A detector that seems to “catch” AI more effectively will also be more likely to wrongly flag human-made as AI.

Cut-off points for classifications
Cut-off points for classifications.

In the image above I am showing two blue lines. A “strict” AI-detector should prefer #1 over #2 as criteria for “AI-made”.

A detector that values less misclassifications of human-made as AI would choose #2. In both cases the margin of error grows for either human or AI.

So which “necessary evil” do you prefer? To wrongly accuse or allow for some slippage?

This is not a straightforward choice. I don’t have the answer about what should be done. But I do know that the sense effectiveness that the AI-detection tools try to insinuate is just plainly wrong!

You can create a tool that classifies all AI as AI but at the cost of classifying all human as AI too.
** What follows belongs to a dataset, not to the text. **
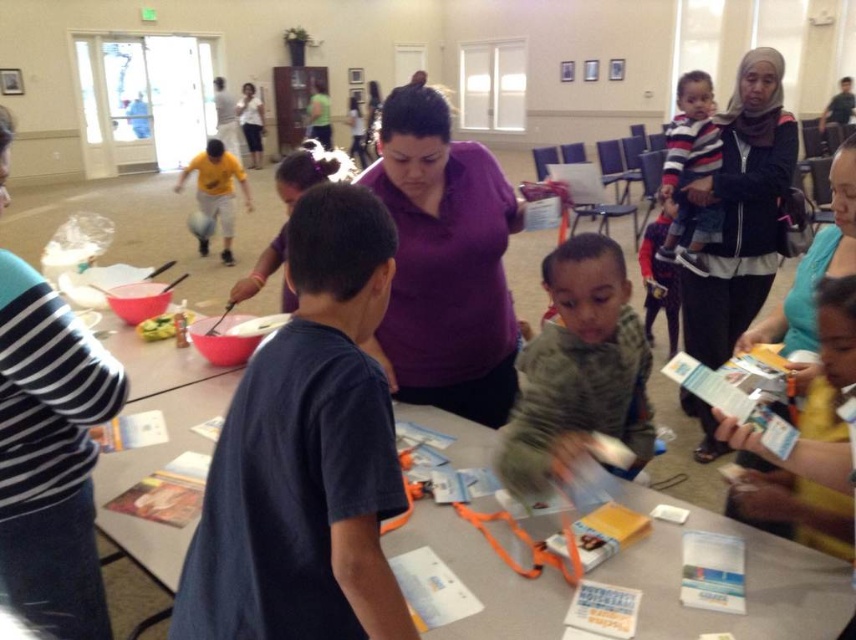
Please provide the exact coordinates of the gray knit sweater at center in the image.

The gray knit sweater at center is located at coordinates point (578, 371).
As long as all your test are on texts that you made with ChatGPT (or some other service) you will think the detector is the best ever.

Worth repeating: The reason why I used OpenAI’s detector as an example is because they are at least transparent about the context and complexity.

The other detectors have an incentive to convince you that they are accurate and effective – to make you buy some premium service or show ads to you.

They have the incentives to keep you in the dark regarding how unreliable they are.

Why so difficult to detect AI?

There will never be an AI-detector that is truly 100% correct. There is always a chance that a human will write a text that is “obviously AI”.

Even with larger texts this can happen.

The current development of AI aims to mimic humans better, not the other way around.

We humans mimic each-other too. We are not born with some devine ability to speak which can’t be replicated. We actually learn language in similar way as LLMs (Large Language Models).

We don’t follows rules, we construct sentences based on what “feels” correct. We can construct sentences that sound fantastic but are factually completely wrong… just like LLMs.

A native English speaker can often identify a non-native speaker. Same with identify an AI. But at a certain level the non-native sounds native. At a certain point AI start to sound very human, to the point where it’s indistinguishable.

(I am not a native English speaker. I’ve never lived in an English speaking country. English is my third language. Did you notice?)

If you claim you can always identify AI, you must state your case in a very direct and precise way. (I know you can’t by I urge you to try.)

“Google will figure it out” is an unacceptable and really gullible thing to say. – I see tons of people writing this in online discussions. Writing such things just shows that you have no understanding of the topic. Stop blindly worshipping Google. It’s not a deity.

Cryptographic Watermarking

For text, this is a method for creating patterns using letters, punctuations, word positions, sentence length (and many other things) to allow for “watermarking” a text. The idea is that whoever put those patterns there will know what to look for and be able to fairly accurately to determine that the text is AI, but the you won’t know if there even is a watermarking present.

I says “fairly accurately” because there is always a random chance that a human wrote a text that, by pure coincidence, has a pattern match that of an AI.

Google uses cryptographic watermarking for Google Translate (which is why copy/pasting the translations is a bad idea for SEO even if the translations are good.)

OpenAI have said they will implement it. But they have also said that there are methods to distort it (render it useless.)

Final Words

If you want to use AI-detectors, then fine. Do that. But more as a toy rather than a serious tool.

***

I am not taking a stance for or against AI-generation. But I am taking a stance against the idea that AI-detectors are  reliable tools when making important decisions.

***

Keep in mind that this entire article refers to GPT3 and higher.